“declining moral values and political civility at home, an over-confident and over-extended military in foreign lands and fiscal irresponsibility by the central government”.
Where to start? As far as "declining moral values" goes, I can't see that the Western empire was any more decadent in the 5th Century AD than it was in the 1st Century BC. Heck, by the early 400s, gladiatorial combat had been outlawed after declining in popularity for half a century, monasticism was increasing in popularity, and Christianity of an early and austere form was the state religion. This tends to come as a surprise to people who hear "Rome" and immediately think of that bootleg copy of Caligula they watched on their parents' Betamax back in the day. As far as "political incivility" goes, "politics" as we know them were largely unknown in the late empire; the Senate had devolved into a senescent gentleman's club, and the imperial administration was thoroughly autocratic. Rome's military was overstretched, but it was overstretched within its own frontier and not in foreign lands. The manpower shortage in the legions became acute, with citizens of the empire going so far as to cut off their own right thumbs to avoid conscription. Recruits had to be branded to reduce desertion. The desperate gambit of forcing the sons of the men who served in the limitanei, or border militias, to be literally born into the garrison didn't even help. Which brings us back around to foederati.
The Roman army was stretched too thin to prevent constant incursions by Germans, most of whom were less interested in plunder than they were in settling down in Roman territory and enjoying the good life, which they didn't understand came with things like property deeds and taxes attached. Thus came the foederati system. Tribes would be allowed to cross the border and live under their own laws, speaking their own language, in their own areas within the empire, on the condition that they signed a treaty of friendship with Rome and that they provided troops for the army. These troops used their own equipment, fought in their own style and under their own leaders, and by the time of Stilicho or Aetius, it could be hard to tell a Roman army from the Germans or Huns they faced.

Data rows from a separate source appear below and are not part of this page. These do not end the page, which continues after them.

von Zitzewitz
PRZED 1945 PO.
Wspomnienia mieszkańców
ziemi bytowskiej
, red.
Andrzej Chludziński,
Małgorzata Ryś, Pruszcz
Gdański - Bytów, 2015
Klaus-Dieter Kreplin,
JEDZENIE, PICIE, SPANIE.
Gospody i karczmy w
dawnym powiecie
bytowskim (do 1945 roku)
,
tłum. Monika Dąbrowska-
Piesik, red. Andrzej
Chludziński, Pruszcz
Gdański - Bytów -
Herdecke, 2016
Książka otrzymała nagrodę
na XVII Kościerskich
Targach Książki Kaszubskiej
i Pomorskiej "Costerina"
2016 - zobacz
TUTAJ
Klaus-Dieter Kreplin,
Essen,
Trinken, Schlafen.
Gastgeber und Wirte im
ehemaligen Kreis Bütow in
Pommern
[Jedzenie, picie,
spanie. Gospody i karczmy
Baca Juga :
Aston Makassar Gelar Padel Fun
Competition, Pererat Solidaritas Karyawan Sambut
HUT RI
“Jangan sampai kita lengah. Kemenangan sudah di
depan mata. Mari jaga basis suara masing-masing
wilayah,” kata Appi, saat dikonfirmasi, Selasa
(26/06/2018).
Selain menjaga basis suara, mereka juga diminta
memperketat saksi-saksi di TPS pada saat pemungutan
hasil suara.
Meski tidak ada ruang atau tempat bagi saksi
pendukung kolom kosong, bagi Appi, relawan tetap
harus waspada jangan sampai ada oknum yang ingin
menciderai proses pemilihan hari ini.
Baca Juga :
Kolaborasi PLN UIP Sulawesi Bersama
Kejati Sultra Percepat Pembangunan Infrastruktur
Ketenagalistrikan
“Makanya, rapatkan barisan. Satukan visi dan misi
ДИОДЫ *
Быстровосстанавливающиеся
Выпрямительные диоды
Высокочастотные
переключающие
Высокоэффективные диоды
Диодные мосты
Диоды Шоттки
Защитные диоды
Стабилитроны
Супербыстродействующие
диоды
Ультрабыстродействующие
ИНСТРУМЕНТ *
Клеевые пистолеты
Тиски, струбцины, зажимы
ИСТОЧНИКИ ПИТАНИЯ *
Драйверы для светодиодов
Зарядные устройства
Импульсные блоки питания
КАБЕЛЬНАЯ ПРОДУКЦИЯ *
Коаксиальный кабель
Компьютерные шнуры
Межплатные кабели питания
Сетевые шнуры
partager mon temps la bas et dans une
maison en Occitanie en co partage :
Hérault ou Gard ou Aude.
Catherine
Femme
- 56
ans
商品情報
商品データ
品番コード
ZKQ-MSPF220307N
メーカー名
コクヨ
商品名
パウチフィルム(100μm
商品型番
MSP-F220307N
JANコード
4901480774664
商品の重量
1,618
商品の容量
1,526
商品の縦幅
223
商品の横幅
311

In the end, the Roman empire in the west never really fell. It just sort of dissolved, with tribal areas growing like inkblots, and tribes moving into the empire without asking permission. When all was said and done, they just sent the crown back to Constantinople, as there wasn't really an empire in the west any more, only a bunch of Germanic kingdoms with Roman priests and merchants and clerks. So, yes, the end of the empire in the west is fascinating history. I just wonder how much of it Mr. Walker has studied.